レギュラーメンバーの中心・ナイナイの岡村(右)と矢部もショックだという

 ついに、ついに終幕となる。フジテレビの看板番組「めちゃ×2イケてるッ!」(めちゃイケ、土曜午後7時57分)が4日の放送内で、来年3月での番組終了を発表することが分かった。21年前にスタートした同番組はかつて視聴率30%を超えるなど、フジが誇る人気番組だったが、近年は低迷。打ち切りの噂はあったものの、これまでなんとか生き永らえてきたが、復活が見込めないことから、フジの上層部は打ち切りを決断した――。

 1996年10月の放送開始から21年。「めちゃイケ」がいよいよ幕を下ろすことになった。

 芸能関係者は「4日の放送の最後に、来年3月で終了することをサプライズで発表します。残りあと半年を、終了までのカウントダウンとして盛り上げていくつもりです」と明かした。

 ナインティナイン(岡村隆史・矢部浩之)、よゐこ(濱口優・有野晋哉)加藤浩次(極楽とんぼ)、オアシズ(光浦靖子・大久保佳代子)、鈴木紗理奈、雛形あきこ、武田真治らを生み、育てた「めちゃイケ」は、フジの歴史に名前を刻む長寿番組となった。フジが絶好調だった90年代後半~2000年代にかけ、高視聴率を連発。

「04年には33・2%というとんでもない数字を記録。それ以外にも20%超えは当たり前で、まさにフジの人気を体現する番組だった」(制作会社関係者)

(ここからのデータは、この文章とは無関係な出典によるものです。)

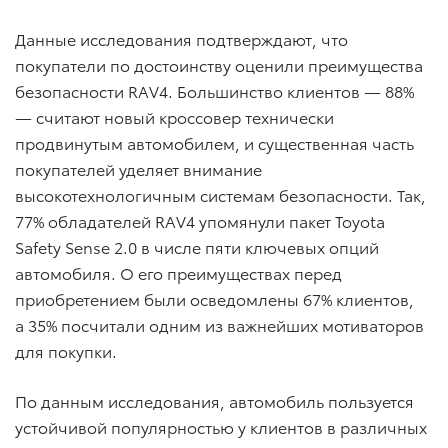
Данные исследования подтверждают, что
покупатели по достоинству оценили преимущества
безопасности RAV4. Большинство клиентов — 88%
— считают новый кроссовер технически
продвинутым автомобилем, и существенная часть
покупателей уделяет внимание
высокотехнологичным системам безопасности. Так,
77% обладателей RAV4 упомянули пакет Toyota
Safety Sense 2.0 в числе пяти ключевых опций
автомобиля. О его преимуществах перед
приобретением были осведомлены 67% клиентов,
а 35% посчитали одним из важнейших мотиваторов
для покупки.
По данным исследования, автомобиль пользуется
устойчивой популярностью у клиентов в различных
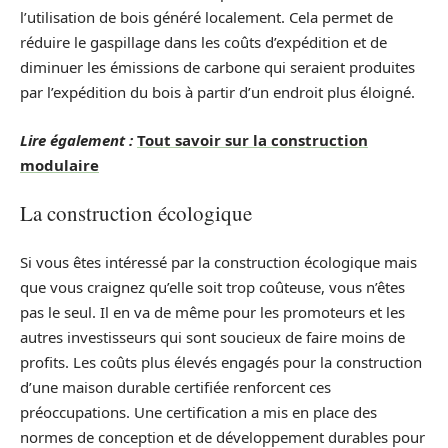
l’utilisation de bois généré localement. Cela permet de
réduire le gaspillage dans les coûts d’expédition et de
diminuer les émissions de carbone qui seraient produites
par l’expédition du bois à partir d’un endroit plus éloigné.
Lire également :
Tout savoir sur la construction
modulaire
La construction écologique
Si vous êtes intéressé par la construction écologique mais
que vous craignez qu’elle soit trop coûteuse, vous n’êtes
pas le seul. Il en va de même pour les promoteurs et les
autres investisseurs qui sont soucieux de faire moins de
profits. Les coûts plus élevés engagés pour la construction
d’une maison durable certifiée renforcent ces
préoccupations. Une certification a mis en place des
normes de conception et de développement durables pour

 10年にジャルジャルやたんぽぽら新メンバーが増えた。だが近年、フジが失墜するのと同時に「めちゃイケ」も沈没していった。

「最近はまず2桁を取ることができない。5~8%をウロウロしている状態。裏番組のテレ東『出川哲朗の充電させてもらえませんか?』にも敗北する始末。もはや寿命はそこまで来ている状態だった」と前出関係者。

 常に打ち切り説が流れている状態で、20周年の昨年も打ち切り濃厚とみられていたが結局、続行となった。やはり看板番組に手をつけるのはなかなか難しいものがあり、その結果“延命”してきた。だが抜本的な改革とはならず、ズルズルと低下する一方だった。

 誰も打ち切りの決断を下せない中、今年6月に宮内正喜氏(73)がフジテレビの新社長に就任。「めちゃイケ」にとって、これが大きな転機となった。

「『めちゃイケ』は視聴率が低迷しているにもかかわらず、高コスト番組だった。往年に比べると制作費はかなり削ったが、それでも他局の番組よりはまだまだ高かった。高コストで低視聴率…コスパ最悪の『めちゃイケ』のことを“コストカッター”と名高い宮内社長は許せなかった。視聴率向上の兆しも見えないことから、ついに打ち切りを決断した」と別のフジ関係者。

「めちゃイケ」のオフィシャルサイトでは、4日午後7時57分開始の放送分について、打ち切り発表のことなどおくびにも出さず「岡村ブラックスカルが三浦大知&世界的ダンサーにハロウィーンどっきり! サプライズ登場で保存版リプレイを披露 お楽しみに!」と予告しているのみ。

 だが、最後の最後にファンは聞きたくなかった、しかし誰もが近いと予期していた「打ち切り発表」をする。数々の人気企画、キャラクターを生み出した「めちゃイケ」のカウントダウンがいよいよ始まる。